Look through the data below for the line with "1: (850, 376, 1.59)", and transcribe it exactly together with each line after it up to and including the line with "13: (381, 554, 1.05)". Give nothing else.

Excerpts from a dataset
========================================================================

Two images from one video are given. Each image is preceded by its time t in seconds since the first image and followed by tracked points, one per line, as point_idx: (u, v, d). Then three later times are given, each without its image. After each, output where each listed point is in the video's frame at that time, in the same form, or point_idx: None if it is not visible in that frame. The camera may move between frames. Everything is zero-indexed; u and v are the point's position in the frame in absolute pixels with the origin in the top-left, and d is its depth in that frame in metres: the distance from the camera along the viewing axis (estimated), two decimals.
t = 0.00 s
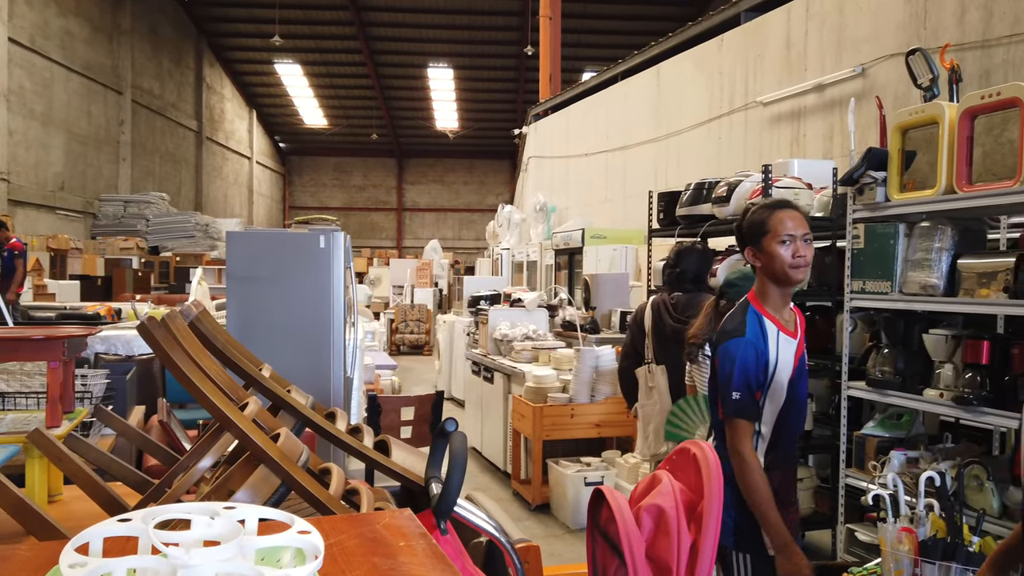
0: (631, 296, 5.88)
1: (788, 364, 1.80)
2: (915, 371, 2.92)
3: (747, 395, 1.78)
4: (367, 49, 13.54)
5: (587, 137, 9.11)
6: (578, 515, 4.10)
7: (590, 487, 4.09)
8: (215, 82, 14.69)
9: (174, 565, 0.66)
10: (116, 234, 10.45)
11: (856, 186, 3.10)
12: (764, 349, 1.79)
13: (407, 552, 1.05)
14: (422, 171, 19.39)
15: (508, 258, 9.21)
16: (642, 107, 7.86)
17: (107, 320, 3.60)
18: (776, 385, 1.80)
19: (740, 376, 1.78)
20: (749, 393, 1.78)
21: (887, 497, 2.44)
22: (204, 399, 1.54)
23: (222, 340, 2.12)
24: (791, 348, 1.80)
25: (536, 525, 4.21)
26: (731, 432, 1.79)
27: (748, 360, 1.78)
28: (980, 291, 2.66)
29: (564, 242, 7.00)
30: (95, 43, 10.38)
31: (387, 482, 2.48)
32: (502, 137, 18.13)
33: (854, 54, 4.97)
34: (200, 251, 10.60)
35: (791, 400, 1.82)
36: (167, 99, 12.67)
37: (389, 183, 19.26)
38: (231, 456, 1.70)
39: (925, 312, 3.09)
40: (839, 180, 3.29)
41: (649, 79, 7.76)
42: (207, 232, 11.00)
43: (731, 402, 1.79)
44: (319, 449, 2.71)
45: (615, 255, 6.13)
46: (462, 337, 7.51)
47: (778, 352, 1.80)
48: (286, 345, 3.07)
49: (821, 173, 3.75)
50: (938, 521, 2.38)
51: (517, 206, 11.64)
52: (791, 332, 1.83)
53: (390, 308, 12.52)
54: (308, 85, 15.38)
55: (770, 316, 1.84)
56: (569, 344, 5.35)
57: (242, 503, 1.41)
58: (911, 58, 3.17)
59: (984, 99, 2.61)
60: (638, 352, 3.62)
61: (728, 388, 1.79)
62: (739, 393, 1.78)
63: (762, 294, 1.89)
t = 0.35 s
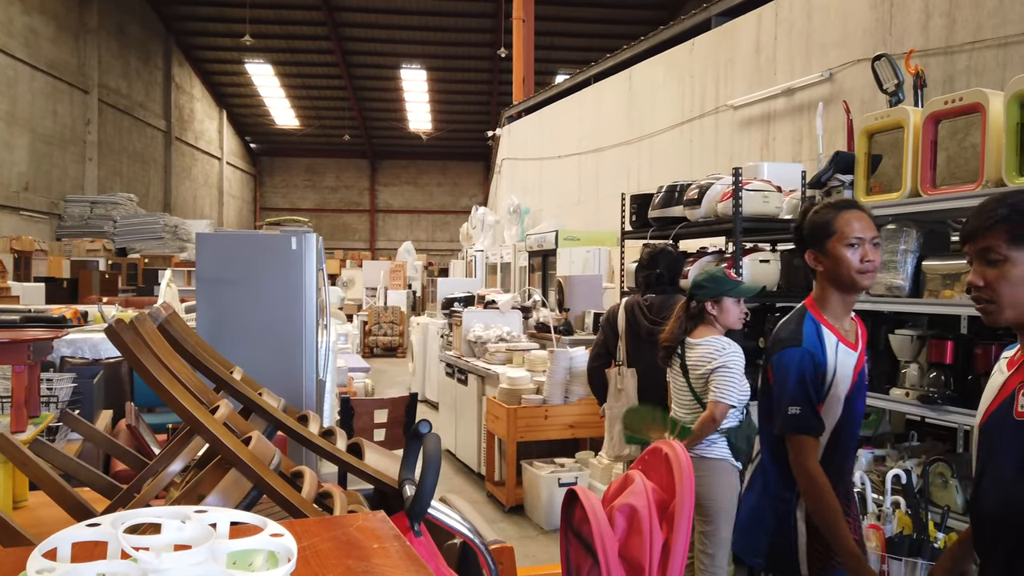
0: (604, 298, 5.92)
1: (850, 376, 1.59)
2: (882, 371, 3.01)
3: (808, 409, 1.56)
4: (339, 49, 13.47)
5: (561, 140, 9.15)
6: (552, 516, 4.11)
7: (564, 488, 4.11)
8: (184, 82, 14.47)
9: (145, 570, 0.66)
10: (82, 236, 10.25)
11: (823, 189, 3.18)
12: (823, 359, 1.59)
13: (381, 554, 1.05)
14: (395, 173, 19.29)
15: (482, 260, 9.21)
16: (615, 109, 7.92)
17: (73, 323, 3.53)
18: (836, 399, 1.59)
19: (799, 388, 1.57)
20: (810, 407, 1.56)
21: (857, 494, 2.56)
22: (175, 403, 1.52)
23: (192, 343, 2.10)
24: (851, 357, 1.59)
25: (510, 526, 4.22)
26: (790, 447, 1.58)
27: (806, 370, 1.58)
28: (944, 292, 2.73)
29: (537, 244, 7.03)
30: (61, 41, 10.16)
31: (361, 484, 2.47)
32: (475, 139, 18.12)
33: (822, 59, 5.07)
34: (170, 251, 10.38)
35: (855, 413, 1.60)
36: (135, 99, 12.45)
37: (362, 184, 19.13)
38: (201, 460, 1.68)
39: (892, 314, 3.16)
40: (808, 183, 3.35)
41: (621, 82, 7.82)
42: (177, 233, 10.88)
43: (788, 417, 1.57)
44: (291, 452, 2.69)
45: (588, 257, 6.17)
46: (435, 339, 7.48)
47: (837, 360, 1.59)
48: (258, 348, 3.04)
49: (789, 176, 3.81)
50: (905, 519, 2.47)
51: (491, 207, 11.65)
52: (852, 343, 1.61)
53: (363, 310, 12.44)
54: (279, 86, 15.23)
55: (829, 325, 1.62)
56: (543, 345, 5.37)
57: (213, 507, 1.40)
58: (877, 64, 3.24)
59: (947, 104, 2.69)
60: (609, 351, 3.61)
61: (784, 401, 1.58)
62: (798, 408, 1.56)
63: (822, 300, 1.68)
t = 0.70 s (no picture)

========================================================================

#### Result of the task
1: (850, 376, 1.59)
2: (882, 371, 3.01)
3: (808, 409, 1.56)
4: (339, 49, 13.47)
5: (561, 140, 9.15)
6: (552, 516, 4.11)
7: (564, 488, 4.11)
8: (184, 82, 14.47)
9: (145, 570, 0.66)
10: (82, 236, 10.25)
11: (823, 189, 3.18)
12: (823, 359, 1.59)
13: (381, 554, 1.05)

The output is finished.